Atanarjuat – Die Legende vom schnellen Läufer
Regie: Zacharias Kunuk, Kanada 2001, 167 min, OmU (Iniktitut), keine FSK

Ein kleines Dorf in der kanadischen Arktis zu Beginn des 1. Jahrtausends. Ein Nomadenstamm der Inuit wird durch einen unbekannten Schamanen mit einem Fluch belegt, der das harmonische Gleichgewicht der Gemeinschaft zerstört: Eifersucht, Hass, Rache und Machtgier regieren fortan das Zusammenleben der Inuits. Die beiden Brüder Amaqjuaq, der Starke, und Atanarjuat, der schnelle Läufer, erfahren zwei Jahrzehnte später am eigenen Leib, welche Macht von dem Fluch ausgeht. Als sich Atanarjuat in die hübsche Atuat verliebt, die dem Sohn des Häuptlings Oki versprochen ist, schwört Oki Rache. Eines Nachts überfällt er die beiden Brüder und ermordet Amaqjuaq. Atanarjuat kann wie durch ein Wunder dem Gemetzel entfliehen und entkommt über das Eis. Nun wird er sich endgültig dem Fluch stellen müssen. Der erste kanadische Spielfilm, der von Inuits geschrieben, produziert, inszeniert und verkörpert wurde, nimmt sich einer überlieferten Legende dieses Volkes an, die eine universelle Geschichte vor der Kulisse der gewaltigen arktischen Landschaft erzählt.
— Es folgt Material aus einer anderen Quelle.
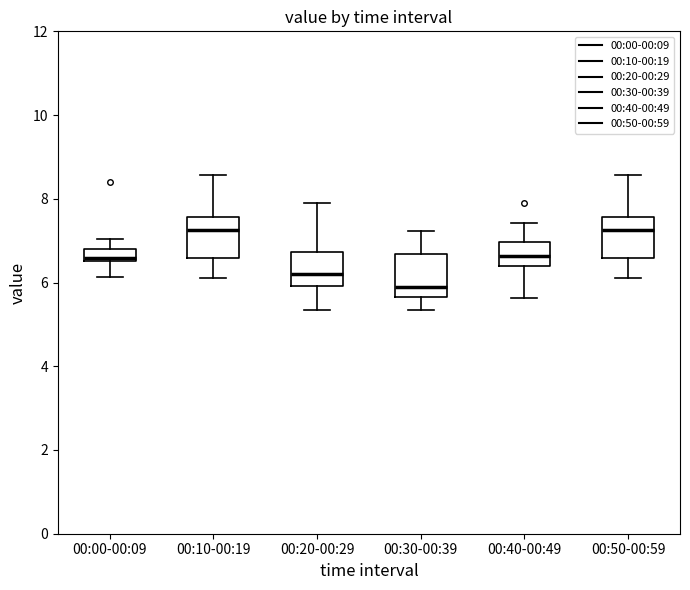

Where is the upper edge of the box for 00:10-00:19 on the y-axis? The values are not printed on the chart, so give them approximately, as read against the axis.

7.6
Goldene Kamera in Cannes 2001

Tage des indigenen Films (indigen = „Indigene Völker sind relativ die ‚ersten’ Bewohner eines Gebiets“ wikipedia.de) Ein Projekt von Elements e.V. Zu jedem Film gibt es eine Einführung sowie eine anschließende Diskussion mit einem Filmexperten oder Filmemacher.